**Exercise goal**
Starting at the top of the material and ending with the line that contains "right ankle: (622, 1124, 21)", rewrite those lines with "keypoints" renamed to "landmarks" and nothing else changed.

───

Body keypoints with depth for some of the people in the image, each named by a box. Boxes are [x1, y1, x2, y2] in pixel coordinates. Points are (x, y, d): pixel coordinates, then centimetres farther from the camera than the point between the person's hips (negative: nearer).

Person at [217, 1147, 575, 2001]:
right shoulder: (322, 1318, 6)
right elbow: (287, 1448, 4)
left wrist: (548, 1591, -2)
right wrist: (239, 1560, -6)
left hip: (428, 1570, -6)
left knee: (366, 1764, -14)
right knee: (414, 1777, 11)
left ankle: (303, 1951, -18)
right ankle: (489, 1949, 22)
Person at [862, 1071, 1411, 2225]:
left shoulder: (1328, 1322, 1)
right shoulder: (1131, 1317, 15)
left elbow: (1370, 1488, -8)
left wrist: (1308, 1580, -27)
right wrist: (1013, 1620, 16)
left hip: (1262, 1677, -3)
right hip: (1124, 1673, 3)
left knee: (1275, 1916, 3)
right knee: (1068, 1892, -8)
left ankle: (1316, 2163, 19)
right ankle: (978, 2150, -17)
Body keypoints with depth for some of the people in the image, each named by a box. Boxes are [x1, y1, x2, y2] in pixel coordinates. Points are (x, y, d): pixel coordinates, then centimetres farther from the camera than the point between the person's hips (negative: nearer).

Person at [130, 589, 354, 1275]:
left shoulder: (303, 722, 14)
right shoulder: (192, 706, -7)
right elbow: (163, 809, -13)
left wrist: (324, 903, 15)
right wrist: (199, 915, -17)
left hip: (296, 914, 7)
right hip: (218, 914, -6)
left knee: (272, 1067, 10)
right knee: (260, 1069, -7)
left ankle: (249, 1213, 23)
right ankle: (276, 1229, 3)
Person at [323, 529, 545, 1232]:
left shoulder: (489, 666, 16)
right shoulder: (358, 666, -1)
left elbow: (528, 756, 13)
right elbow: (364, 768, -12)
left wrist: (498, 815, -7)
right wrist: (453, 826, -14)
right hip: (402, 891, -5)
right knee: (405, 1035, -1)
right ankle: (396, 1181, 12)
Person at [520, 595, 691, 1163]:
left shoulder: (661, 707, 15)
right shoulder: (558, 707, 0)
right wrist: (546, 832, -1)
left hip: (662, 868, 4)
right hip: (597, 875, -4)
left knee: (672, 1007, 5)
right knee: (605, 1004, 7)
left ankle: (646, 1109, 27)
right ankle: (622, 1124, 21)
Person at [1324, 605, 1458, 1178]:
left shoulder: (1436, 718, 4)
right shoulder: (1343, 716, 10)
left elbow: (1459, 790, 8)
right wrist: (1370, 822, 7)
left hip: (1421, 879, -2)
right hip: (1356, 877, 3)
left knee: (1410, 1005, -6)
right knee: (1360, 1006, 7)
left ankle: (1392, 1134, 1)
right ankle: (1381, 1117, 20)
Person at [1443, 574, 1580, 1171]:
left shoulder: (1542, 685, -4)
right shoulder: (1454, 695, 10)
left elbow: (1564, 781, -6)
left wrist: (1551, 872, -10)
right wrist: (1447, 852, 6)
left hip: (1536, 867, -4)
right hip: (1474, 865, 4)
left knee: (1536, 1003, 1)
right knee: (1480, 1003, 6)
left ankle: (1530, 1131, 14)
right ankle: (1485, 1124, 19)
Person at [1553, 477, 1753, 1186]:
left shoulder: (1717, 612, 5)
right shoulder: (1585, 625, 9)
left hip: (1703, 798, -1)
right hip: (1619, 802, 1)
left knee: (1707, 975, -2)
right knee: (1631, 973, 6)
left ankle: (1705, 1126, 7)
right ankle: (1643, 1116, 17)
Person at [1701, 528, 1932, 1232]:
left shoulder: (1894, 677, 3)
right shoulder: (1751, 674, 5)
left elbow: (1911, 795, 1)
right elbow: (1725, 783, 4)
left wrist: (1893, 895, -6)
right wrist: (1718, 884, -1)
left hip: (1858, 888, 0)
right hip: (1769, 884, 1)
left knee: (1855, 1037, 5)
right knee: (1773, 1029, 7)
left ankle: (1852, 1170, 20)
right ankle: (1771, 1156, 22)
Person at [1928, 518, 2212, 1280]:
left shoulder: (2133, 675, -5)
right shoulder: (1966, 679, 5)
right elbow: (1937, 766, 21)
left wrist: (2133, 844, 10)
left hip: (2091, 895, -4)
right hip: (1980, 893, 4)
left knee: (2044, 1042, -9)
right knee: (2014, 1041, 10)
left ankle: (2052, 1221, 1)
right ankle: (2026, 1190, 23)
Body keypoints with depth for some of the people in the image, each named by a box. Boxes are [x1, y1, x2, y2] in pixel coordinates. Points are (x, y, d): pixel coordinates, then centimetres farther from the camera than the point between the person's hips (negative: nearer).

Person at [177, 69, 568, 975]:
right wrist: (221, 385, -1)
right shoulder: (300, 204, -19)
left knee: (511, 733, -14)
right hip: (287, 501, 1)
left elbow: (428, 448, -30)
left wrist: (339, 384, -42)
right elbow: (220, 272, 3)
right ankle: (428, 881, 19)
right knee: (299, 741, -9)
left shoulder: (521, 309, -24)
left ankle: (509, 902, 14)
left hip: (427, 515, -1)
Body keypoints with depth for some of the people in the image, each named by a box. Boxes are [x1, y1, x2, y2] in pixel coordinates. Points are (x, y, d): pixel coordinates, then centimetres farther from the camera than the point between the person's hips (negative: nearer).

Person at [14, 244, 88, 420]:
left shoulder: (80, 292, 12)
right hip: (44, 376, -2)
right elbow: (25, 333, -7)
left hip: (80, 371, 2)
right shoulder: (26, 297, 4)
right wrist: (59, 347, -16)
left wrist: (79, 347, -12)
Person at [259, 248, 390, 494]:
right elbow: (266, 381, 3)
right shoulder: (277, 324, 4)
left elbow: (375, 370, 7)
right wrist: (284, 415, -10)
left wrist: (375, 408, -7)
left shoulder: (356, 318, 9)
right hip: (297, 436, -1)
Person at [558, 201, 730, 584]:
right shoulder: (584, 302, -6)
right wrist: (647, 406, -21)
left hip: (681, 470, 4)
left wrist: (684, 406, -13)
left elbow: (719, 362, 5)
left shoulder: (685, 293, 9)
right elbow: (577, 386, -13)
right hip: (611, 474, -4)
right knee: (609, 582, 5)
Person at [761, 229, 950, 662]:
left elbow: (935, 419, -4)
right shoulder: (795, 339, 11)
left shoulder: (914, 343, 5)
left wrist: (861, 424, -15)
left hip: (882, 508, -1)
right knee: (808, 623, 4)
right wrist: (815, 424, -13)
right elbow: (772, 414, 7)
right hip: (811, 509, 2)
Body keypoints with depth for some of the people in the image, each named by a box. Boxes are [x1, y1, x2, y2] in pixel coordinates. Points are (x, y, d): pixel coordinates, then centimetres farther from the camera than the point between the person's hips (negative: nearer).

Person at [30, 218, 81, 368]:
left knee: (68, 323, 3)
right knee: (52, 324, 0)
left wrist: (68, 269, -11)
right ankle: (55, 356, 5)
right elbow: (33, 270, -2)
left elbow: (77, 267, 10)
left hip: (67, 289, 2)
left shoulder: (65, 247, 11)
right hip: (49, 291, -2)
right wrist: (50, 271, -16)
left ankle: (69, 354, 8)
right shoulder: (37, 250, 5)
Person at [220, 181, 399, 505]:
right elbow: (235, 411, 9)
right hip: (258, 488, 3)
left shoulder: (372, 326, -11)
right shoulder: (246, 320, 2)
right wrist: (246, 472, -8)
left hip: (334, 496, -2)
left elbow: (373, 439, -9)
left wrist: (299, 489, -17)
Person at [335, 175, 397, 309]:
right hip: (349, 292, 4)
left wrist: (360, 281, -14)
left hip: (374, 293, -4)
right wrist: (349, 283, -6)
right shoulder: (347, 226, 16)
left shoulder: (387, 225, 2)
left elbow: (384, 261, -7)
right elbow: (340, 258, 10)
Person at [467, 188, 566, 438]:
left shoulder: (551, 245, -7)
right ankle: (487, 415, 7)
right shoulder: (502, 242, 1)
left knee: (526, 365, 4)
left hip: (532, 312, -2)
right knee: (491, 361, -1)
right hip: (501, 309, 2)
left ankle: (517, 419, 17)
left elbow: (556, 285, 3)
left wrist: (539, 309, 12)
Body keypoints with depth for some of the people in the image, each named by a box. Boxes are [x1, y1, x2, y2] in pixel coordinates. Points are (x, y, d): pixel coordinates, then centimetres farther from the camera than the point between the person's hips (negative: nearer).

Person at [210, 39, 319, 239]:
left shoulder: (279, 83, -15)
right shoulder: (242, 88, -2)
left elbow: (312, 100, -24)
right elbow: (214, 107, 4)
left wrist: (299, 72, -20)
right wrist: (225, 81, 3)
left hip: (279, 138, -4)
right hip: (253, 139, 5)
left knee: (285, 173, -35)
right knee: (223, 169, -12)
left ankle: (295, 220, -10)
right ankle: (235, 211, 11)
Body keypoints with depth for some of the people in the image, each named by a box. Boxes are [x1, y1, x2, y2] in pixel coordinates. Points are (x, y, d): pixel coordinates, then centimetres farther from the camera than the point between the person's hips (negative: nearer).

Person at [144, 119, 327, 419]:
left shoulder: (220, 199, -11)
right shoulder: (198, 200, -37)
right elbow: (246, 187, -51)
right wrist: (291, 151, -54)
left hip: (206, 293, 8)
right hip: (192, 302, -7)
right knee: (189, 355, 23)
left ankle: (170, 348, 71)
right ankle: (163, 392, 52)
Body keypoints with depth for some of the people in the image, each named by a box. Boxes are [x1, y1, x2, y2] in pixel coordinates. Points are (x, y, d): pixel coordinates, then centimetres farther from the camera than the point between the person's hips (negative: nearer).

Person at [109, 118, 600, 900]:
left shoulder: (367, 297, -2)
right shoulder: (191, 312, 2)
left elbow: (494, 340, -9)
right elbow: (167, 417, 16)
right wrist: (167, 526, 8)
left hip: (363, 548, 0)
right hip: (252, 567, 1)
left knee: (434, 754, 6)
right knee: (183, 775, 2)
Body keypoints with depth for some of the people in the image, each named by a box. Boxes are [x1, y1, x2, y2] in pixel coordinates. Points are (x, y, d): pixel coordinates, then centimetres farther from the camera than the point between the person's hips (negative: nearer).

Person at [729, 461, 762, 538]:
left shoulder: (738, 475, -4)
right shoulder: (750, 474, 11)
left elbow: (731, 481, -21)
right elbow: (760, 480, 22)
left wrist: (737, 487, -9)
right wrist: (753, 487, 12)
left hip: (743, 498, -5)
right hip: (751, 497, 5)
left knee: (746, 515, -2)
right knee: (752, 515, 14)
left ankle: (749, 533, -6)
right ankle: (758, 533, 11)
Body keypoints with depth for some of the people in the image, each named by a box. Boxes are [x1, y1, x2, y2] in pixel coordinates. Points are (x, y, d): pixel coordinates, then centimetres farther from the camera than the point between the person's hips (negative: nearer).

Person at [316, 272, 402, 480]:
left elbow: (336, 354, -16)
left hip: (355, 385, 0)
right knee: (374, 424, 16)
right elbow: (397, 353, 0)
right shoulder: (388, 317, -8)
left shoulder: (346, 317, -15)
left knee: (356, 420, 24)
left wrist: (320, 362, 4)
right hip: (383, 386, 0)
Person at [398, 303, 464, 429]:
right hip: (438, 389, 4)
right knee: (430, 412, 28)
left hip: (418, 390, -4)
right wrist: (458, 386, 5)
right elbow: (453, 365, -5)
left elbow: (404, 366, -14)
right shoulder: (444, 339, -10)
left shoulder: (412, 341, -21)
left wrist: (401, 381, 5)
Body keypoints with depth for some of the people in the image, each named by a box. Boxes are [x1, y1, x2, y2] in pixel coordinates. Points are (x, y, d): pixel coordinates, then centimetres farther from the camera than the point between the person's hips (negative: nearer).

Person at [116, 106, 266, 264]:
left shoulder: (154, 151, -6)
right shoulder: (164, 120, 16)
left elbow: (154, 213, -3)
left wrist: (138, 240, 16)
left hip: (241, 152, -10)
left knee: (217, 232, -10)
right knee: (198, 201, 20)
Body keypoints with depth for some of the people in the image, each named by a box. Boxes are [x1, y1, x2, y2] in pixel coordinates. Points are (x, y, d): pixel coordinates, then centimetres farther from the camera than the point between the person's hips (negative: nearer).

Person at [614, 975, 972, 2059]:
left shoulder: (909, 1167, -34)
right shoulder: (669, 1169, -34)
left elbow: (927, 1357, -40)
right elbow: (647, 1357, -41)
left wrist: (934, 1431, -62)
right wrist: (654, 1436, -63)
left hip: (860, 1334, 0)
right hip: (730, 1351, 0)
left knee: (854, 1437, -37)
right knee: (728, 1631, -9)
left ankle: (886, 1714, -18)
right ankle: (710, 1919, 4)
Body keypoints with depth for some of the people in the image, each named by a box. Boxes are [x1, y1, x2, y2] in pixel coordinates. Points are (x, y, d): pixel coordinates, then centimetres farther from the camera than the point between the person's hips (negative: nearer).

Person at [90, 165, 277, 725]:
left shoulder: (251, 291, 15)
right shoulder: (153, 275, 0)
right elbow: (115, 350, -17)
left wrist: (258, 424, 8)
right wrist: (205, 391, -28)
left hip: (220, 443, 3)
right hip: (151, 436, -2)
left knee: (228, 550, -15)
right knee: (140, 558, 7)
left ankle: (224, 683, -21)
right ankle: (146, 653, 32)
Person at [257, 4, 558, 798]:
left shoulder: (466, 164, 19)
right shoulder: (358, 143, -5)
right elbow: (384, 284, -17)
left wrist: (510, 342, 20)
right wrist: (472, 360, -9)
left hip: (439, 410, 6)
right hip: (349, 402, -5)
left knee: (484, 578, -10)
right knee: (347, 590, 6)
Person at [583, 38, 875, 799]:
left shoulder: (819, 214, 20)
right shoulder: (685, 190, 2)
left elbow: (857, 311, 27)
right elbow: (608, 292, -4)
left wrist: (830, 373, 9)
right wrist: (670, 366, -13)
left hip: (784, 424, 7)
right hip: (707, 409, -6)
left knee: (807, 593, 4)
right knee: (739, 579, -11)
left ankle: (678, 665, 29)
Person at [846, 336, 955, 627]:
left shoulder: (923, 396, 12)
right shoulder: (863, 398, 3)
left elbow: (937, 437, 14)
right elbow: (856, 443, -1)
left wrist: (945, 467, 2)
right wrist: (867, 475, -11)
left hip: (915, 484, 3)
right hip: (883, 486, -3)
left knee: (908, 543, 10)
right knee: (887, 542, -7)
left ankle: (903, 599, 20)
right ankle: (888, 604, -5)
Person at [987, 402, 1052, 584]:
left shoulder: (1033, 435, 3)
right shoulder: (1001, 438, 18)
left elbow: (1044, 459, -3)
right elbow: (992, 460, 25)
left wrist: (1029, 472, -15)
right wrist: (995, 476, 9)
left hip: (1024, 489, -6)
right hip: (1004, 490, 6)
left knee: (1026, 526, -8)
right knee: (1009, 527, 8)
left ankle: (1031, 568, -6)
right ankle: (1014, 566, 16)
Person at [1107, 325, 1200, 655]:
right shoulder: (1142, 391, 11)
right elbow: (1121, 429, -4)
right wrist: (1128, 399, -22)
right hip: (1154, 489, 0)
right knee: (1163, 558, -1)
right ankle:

───

**Response to this exercise**
Body landmarks with depth for some of the people in the image, each named by a box. Boxes are [x1, y1, x2, y2] in pixel coordinates. Points are (x, y, d): pixel coordinates, then centimetres farther from the camera than the point between the person's hips (negative: nearer).

Person at [217, 1147, 575, 2001]:
right shoulder: (322, 1318, 6)
right elbow: (287, 1448, 4)
left wrist: (548, 1591, -2)
right wrist: (239, 1560, -6)
left hip: (428, 1570, -6)
left knee: (366, 1764, -14)
right knee: (414, 1777, 11)
left ankle: (303, 1951, -18)
right ankle: (489, 1949, 22)
Person at [862, 1071, 1411, 2225]:
left shoulder: (1328, 1322, 1)
right shoulder: (1131, 1317, 15)
left elbow: (1370, 1488, -8)
left wrist: (1308, 1580, -27)
right wrist: (1013, 1620, 16)
left hip: (1262, 1677, -3)
right hip: (1124, 1673, 3)
left knee: (1275, 1916, 3)
right knee: (1068, 1892, -8)
left ankle: (1316, 2163, 19)
right ankle: (978, 2150, -17)
Body landmarks with depth for some of the people in the image, each named by a box. Boxes are [x1, y1, x2, y2] in pixel coordinates. Points are (x, y, d): pixel coordinates, then centimetres farther from the camera than the point between the person's hips (negative: nearer).

Person at [130, 589, 354, 1275]:
left shoulder: (303, 722, 14)
right shoulder: (192, 706, -7)
right elbow: (163, 809, -13)
left wrist: (324, 903, 15)
right wrist: (199, 915, -17)
left hip: (296, 914, 7)
right hip: (218, 914, -6)
left knee: (272, 1067, 10)
right knee: (260, 1069, -7)
left ankle: (249, 1213, 23)
right ankle: (276, 1229, 3)
Person at [323, 529, 545, 1232]:
left shoulder: (489, 666, 16)
right shoulder: (358, 666, -1)
left elbow: (528, 756, 13)
right elbow: (364, 768, -12)
left wrist: (498, 815, -7)
right wrist: (453, 826, -14)
right hip: (402, 891, -5)
right knee: (405, 1035, -1)
right ankle: (396, 1181, 12)
Person at [520, 595, 691, 1163]:
left shoulder: (661, 707, 15)
right shoulder: (558, 707, 0)
right wrist: (546, 832, -1)
left hip: (662, 868, 4)
right hip: (597, 875, -4)
left knee: (672, 1007, 5)
right knee: (605, 1004, 7)
left ankle: (646, 1109, 27)
right ankle: (622, 1124, 21)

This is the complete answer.